Sometimes it’s difficult to see the warning signs of a company in peril, but with the recent happenings surrounding Twitter (NASDAQ:TWTR), the panic is written on the wall. The company said that its chief operating officer Ali Rowghani has resigned from the position, but will continue on as an adviser to the CEO, Dick Costolo. The Associated Press reports Twitter has no plans to replace Rowghani, and will instead delegate his responsibilities among other executives. No reason was given for his resignation.
This is only one slice of recent bad news for Twitter, which has been struggling uphill since the beginning of the year. The social media giant lost roughly $4 billion in market value over the past month, according to Wired, after many employees opted to sell off stock following a lock-up period expired six months after the company’s initial public offering.

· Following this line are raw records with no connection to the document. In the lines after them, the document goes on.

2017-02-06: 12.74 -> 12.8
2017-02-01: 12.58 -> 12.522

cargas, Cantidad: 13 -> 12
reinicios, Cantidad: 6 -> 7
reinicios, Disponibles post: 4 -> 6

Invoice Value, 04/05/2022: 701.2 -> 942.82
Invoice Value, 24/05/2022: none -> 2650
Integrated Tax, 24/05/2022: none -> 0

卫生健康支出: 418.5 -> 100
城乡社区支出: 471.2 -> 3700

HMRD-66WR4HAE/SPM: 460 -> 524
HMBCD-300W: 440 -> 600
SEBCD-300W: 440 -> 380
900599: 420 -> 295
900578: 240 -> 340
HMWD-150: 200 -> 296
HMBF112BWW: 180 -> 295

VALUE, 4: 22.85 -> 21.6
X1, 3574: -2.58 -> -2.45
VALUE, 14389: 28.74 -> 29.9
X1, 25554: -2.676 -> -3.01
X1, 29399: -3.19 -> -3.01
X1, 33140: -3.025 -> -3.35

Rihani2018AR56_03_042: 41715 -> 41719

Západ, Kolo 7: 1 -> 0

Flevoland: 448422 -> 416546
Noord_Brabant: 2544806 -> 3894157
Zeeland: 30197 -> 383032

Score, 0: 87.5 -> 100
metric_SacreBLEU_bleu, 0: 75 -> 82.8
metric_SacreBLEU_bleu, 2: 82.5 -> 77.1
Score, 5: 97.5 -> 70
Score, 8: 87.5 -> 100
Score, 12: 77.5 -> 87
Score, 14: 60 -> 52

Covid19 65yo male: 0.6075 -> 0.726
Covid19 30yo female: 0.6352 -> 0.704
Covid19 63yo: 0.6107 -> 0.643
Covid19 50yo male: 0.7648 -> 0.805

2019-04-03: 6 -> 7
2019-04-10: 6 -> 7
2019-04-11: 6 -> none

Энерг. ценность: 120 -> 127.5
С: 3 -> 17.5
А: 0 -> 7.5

Overall, its market value has shriveled to half of the initial $18 billion evaluation and its user base has stagnated significantly. In fact, 90 percent of the platform’s content is produced by the top 10 percent of users.
Shareholders have obviously not been happy, which has been part of the reason so many under Twitter’s employee have chosen to sell off their holdings after the initial lock-up expired. For outside shareholders, the moves made by internal sources have not inspired confidence. On the first day after expiration, share price dropped 18 percent, says SFGate. To put things into perspective, the company’s share price once soared as high as $74.73, and as of this week, shares are currently valued at about half of that figure.